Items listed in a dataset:
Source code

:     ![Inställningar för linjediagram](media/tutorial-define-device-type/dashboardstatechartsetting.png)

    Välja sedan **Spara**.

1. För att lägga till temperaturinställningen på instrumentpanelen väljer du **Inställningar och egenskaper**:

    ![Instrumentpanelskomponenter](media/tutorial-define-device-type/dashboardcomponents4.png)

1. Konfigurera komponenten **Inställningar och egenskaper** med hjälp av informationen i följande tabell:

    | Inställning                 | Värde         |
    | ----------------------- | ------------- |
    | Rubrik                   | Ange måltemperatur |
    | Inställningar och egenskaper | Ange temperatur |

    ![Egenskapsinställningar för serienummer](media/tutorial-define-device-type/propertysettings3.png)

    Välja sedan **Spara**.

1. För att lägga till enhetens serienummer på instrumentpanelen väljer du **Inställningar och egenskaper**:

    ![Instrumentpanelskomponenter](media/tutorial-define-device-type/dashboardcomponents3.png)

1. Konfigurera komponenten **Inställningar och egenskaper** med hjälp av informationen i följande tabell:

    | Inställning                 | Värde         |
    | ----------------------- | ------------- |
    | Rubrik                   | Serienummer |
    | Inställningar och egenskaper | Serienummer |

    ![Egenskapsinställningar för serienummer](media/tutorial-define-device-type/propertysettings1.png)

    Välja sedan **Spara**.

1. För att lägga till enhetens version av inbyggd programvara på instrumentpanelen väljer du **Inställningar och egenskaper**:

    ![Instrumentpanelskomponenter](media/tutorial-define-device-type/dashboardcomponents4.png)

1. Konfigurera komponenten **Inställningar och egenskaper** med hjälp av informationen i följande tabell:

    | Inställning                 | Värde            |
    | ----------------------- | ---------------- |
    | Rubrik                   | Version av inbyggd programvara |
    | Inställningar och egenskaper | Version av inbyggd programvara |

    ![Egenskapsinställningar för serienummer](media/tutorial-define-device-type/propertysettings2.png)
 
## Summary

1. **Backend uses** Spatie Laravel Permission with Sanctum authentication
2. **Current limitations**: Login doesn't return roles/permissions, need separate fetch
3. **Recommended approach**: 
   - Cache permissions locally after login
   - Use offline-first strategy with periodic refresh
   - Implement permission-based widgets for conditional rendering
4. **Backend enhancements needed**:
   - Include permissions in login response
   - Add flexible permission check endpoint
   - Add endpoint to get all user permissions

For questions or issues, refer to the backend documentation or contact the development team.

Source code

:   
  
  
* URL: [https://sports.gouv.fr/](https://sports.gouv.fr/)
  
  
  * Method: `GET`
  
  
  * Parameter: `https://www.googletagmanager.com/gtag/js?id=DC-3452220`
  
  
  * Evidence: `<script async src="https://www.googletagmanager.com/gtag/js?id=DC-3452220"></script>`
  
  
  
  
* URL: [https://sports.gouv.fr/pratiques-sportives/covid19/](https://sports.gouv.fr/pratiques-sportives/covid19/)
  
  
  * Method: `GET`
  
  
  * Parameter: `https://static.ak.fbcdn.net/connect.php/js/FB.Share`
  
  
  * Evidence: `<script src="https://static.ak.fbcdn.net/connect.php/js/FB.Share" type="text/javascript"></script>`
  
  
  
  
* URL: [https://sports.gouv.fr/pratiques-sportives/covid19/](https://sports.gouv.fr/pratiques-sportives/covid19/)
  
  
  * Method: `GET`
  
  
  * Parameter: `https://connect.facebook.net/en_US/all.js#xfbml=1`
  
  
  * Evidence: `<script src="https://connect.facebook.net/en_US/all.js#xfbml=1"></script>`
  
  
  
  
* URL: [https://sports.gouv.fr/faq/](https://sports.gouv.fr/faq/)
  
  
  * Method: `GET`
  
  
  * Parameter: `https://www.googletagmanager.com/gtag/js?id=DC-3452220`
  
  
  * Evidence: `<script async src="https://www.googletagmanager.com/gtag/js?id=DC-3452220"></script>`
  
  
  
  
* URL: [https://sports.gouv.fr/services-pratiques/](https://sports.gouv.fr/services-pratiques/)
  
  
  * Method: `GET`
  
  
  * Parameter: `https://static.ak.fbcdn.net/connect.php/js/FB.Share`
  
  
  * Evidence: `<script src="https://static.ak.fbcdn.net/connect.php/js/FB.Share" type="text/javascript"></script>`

WORK TO BE COMPLETED -
Show each line of the entries above that contains the string "Ange", treating uppercase and lowercase as different.

SOLUTION FOR THIS TASK -
    | Rubrik                   | Ange måltemperatur |
    | Inställningar och egenskaper | Ange temperatur |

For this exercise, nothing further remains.